For many years, Montreal’s Ruby Foo’s – started by the Shapiro family in 1945, and later run by another Jewish Montreal family, the Leopolds – was a jewel in the crown of the local dining scene. It seated more than 1,000, had cigarette girls, a rolling roast beef trolley, and a doorman who expected 10 bucks to let you in (no small amount in the ’60s).

Mahjongg’s retro dishes include items like the Pu Pu platter, an assortment of little treasures: honey garlic spareribs, fried won tons, butterflied fantail shrimp and egg rolls that can be singed on the open flame in the centre of the dish. Other classics of Montreal’s vintage Chinese scene include pineapple chicken (the poultry is not deep-fried as it is in some versions, and the crimson sauce here gets its colour from ketchup), beef steak kew (filet mignon, bell peppers, onion and soy bean sauce) and shrimp with lobster sauce (a local creation; in traditional southern Chinese cooking, you wouldn’t find black beans with seafood).
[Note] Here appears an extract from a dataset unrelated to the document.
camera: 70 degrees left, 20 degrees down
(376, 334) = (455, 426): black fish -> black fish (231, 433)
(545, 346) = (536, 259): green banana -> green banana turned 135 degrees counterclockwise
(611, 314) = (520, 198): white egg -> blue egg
There’s also a personal connection to Canadian-Chinese cuisine, says Clarence Mah (Hazel’s son), noting that his great-grandfather operated the Star Café in small-town Saskatchewan. Most western Canadian towns, even whistle stops in the Prairies, historically had a lone ambassador of the Orient – and these Canadian-Chinese cafés were the country’s first ethnic restaurants. “They served burgers, grilled cheese and french fries along with what people perceived to be Chinese food at that time,” Mah says. “There was soy sauce in the burgers, and hoisin on the steaks.”

Many Canadian-Chinese food emporiums have closed in the last decade. The curious or the nostalgic can still get a taste of Chinese Montreal history at restaurants including Mahjongg Bistro de Chine (7655 Décarie Blvd., 514-735-8868,, Nouveau King Wah (8339 St. Denis St., 514-384-3890) and Yangtze (4645 Van Horne Ave., 514-733-7171).